ANZ Wealth Group Executive, Alexis George, describes super as possibly the biggest investment of our lifetime.

She encourages women whose super balances have been impacted by career breaks or caring responsibilities to make voluntary contributions where they can, to support their future independence.

She similarly encourages self-employed Australians and small business owners to invest in super each year, to secure their retirement income.

“We all have aspirations for life beyond work, when we have the time to focus on what makes us happy,” George says.

“In the current economic climate, setting aside savings, especially for the long term, can be difficult. However, putting as much as you can manage into super throughout your working life, can make a significant difference to your lifestyle, even in one or two decades’ time.” 

Face your financial fears

Barton says enduring the vicissitudes of life on the land helped her appreciate the importance of making financial hay while the sun shines and of having a retirement plan in which luck and chance play a minimal part.

“There’s nothing better than having a bit of pain to propel you into wanting more pleasure,” she says.

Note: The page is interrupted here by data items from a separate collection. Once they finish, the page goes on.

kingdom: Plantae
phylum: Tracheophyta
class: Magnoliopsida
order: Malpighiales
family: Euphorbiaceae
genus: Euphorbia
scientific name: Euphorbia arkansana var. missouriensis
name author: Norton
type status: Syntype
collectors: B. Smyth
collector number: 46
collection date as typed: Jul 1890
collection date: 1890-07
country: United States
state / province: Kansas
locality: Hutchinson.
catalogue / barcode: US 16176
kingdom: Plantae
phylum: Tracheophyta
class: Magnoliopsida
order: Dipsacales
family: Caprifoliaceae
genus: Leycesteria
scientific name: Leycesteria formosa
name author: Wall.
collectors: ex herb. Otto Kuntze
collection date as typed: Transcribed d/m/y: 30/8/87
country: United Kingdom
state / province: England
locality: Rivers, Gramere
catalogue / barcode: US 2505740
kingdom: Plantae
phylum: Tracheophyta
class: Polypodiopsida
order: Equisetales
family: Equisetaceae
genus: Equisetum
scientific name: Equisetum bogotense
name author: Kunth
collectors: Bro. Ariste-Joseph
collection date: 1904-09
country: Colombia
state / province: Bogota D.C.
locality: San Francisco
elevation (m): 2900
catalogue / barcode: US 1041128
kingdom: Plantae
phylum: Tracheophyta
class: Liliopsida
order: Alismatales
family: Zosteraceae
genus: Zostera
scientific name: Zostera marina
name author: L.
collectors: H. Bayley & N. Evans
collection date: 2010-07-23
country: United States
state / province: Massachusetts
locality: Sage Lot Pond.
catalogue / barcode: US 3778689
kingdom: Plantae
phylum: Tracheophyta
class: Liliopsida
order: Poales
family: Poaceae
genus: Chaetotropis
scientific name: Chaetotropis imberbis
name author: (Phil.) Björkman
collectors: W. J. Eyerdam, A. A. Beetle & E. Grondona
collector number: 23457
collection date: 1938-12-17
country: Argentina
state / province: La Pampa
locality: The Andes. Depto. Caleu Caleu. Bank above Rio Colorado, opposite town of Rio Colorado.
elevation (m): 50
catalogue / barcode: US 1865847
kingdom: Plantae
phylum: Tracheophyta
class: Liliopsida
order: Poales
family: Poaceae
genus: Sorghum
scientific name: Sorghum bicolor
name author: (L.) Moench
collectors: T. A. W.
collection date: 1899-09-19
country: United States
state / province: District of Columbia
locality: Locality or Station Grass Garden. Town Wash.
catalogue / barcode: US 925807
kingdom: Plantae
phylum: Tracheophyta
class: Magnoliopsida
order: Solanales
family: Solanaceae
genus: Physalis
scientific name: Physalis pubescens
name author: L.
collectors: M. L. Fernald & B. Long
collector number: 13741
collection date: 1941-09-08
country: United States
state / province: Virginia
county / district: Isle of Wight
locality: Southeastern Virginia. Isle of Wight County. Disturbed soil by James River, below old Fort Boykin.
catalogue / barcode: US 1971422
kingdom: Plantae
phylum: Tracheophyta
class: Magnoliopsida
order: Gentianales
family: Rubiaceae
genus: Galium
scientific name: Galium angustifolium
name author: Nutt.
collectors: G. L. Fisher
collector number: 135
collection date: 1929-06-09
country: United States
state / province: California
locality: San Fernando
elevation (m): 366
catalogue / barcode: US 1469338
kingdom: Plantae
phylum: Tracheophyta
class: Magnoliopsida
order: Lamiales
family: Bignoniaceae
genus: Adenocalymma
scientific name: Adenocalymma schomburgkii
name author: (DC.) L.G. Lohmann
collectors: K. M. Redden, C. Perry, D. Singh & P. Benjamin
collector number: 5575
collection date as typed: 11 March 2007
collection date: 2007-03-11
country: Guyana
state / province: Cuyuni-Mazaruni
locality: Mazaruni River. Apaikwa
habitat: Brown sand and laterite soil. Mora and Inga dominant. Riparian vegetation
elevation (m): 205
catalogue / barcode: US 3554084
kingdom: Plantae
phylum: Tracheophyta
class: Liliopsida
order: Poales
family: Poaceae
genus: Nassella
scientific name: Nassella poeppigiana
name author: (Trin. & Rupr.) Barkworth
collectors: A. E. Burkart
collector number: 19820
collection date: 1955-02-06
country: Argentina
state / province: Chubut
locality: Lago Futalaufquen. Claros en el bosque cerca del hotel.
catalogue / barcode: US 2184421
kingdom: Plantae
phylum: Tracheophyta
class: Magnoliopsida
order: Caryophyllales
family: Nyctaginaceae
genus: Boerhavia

“When we had our farm, we went through major drought. We had 500 head of beef cattle, 700 goats and Friesian cows which we milked and when you don’t have grain for the year, you’re buying fodder. Every month it doesn’t rain eats away at your profit. We were very lucky to get out of that with money in the bank, back then.”

Working in the healthcare industry and coming in contact with patients whose retirement provisions are inadequate has also hammered home the benefits of accumulating a healthy nest egg.

“I see older people who haven’t paid into super and they can’t afford private care because they can’t afford private health insurance,” Barton says. “That’s the generation prior to my own. I don’t want that, so I just make sure I do what I need to do to get me where I need to be when I decide to stop working.”

Becoming comfortable and organised about money is the first step on the long path to financial independence, Barton believes.

“So many people are fearful and don’t look at their numbers – they’re frightened of what they’ll see and I’m a big one for saying, ‘look, face your fears’,” she says. “You always feel better when it’s all laid out in front of you because at least then you can get a plan.”

Hers is expected to be a debt-free, comfortable retirement once she and her husband decide it’s time to down tools and enjoy the fruits of several decades of hard work.

“We’ll own our home although we do want to downsize,” Barton says. “And I know we’ve got to have between $1.5 million and $2 million in super, in order to reliably generate an income of $55,000 to $60,000 a year."

“Is that going to serve our purpose? Probably. We’ve got pretty much all we want now. Anything else would be greedy and we’re both frugal people.”